Dancing with Life (DWL) (pp. 133-148)
The Paradox of Desire
We have learned with the second noble truth that desire is not the problem. The attachments (clinging and craving) that follow cause stress and suffering. When we can abandon the clinging and craving, we feel a sense of joy and as Moffitt notes, we are truly dancing with life. The paradox of desire is understanding how to find the proper role of desire in our life.
An Identity of Desire
How do you notice if you are desiring? It often occurs when we want to want something such as when we are shopping. Wanting to want something may come about because we are bored and want to distract ourselves or that we want to replace a negative experience with a positive one. Wanting to want something can lead to a constant state of wanting. This state has consequences. We can never have enough, we become indiscriminate in what we want and we invite clinging and craving.
One Who Has No Expectations Is Never Disappointed.
The way to deal skillfully with desire is to live from skillful intention, not expectations. In particular, we concentrate on letting go of any unskillful thoughts of ill-will or of harming others. We let go of all other expectations even if they appear to be wholesome. For example, we let go of becoming skillful and, instead, develop the intention to become skillful. Our intention to live skillfully does not include the expectation that this will happen the way that we think it should.

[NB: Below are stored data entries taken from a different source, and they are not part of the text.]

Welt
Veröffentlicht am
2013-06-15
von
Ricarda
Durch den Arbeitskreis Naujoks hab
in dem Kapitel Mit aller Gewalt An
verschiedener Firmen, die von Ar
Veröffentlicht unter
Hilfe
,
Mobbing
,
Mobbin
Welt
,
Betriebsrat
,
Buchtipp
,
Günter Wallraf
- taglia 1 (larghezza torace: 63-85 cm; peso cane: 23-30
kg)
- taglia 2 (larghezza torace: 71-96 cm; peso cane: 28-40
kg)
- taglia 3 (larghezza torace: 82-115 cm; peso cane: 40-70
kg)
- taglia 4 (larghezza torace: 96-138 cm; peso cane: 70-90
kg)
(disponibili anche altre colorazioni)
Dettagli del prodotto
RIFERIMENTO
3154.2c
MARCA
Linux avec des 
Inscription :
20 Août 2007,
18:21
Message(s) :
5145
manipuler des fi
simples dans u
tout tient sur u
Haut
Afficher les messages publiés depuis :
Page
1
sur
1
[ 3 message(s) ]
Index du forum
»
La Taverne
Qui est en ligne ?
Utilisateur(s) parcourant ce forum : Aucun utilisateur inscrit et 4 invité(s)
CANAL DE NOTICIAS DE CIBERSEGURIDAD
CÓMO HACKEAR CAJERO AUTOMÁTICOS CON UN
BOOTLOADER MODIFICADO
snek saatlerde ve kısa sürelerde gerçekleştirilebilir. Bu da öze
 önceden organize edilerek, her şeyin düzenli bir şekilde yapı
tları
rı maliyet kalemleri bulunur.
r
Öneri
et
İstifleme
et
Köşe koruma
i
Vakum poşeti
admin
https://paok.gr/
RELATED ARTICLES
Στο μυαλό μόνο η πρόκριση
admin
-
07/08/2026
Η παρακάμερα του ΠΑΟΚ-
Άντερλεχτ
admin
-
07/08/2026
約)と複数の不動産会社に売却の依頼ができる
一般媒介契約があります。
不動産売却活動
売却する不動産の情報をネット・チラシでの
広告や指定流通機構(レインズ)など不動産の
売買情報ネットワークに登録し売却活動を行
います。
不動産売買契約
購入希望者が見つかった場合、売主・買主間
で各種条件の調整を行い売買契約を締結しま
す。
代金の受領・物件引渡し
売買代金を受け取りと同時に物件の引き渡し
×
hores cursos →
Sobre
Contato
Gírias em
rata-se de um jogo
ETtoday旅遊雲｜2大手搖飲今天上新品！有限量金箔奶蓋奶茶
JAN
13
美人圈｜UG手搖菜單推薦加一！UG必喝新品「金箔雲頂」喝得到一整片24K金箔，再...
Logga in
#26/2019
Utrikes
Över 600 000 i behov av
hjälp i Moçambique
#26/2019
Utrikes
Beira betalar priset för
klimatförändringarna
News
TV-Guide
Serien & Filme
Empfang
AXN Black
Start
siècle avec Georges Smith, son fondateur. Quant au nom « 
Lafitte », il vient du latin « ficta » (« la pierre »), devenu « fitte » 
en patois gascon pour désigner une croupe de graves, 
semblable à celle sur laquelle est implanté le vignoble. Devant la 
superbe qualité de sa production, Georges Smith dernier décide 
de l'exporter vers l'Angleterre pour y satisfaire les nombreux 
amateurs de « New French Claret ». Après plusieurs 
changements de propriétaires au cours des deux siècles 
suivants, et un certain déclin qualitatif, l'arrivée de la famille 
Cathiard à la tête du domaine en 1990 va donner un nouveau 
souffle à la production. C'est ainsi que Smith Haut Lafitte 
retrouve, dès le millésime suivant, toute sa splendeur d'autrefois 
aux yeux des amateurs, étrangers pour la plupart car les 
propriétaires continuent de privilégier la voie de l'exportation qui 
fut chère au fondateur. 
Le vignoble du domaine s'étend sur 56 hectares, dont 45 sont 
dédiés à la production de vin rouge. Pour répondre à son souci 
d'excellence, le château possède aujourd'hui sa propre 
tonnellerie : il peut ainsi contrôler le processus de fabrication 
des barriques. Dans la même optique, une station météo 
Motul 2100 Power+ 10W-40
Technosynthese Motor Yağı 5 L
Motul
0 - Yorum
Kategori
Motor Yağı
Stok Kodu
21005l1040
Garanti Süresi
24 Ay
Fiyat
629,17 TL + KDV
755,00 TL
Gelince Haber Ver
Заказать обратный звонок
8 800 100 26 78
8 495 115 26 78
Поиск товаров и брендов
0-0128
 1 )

We also recognize three types of attachments that occur with expectations, craving for sensual pleasure, craving for becoming, and craving for non-becoming. With intention, we can avoid these attachments because we are letting go of the outcomes. We are “dancing with life.”
However, sticking to intention requires continued mindfulness as expectations will arise again and again. And when they do, we observe and let go.

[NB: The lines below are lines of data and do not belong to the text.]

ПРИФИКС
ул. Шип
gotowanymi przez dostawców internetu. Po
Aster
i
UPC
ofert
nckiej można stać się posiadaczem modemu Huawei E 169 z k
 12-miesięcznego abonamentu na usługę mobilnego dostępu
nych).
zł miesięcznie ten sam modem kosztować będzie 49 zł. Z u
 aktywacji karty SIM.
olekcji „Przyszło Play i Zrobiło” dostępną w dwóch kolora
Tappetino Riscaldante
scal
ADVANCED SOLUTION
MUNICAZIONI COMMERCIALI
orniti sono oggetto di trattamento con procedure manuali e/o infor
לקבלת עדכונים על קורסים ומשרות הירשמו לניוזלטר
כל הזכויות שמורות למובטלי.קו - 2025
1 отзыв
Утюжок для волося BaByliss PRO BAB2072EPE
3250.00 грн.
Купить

“Your life is based on being in the moment rather than on the outcome of that moment.” (DWL p. 102).
The Ultimate Challenge of Letting Go
“Worse than the day-to-day uncertainty is the ego’s realization that its existence is time based and that there is a time in which it will not exist–it is going to die! It is daunting to have this capacity to know the certainty of your own end, without knowing when, where, or how, and that there is nothing you can do about it. (DWL pp. 142-143)
The three types of attachment noted above can arise in the mind to distract us. Craving for sensual desires, becoming desires or non-becoming desires. Being mindful and non-judgmental of these cravings allows us to see what is rather than be deluded.
- Reread this talk and reflect on it. Can you know when you want to want something? When you know that you are attached, can you discern which of the types of craving you are experiencing?
- Meditate as usual in your daily practice with concentration, insight and loving kindness (metta) practices.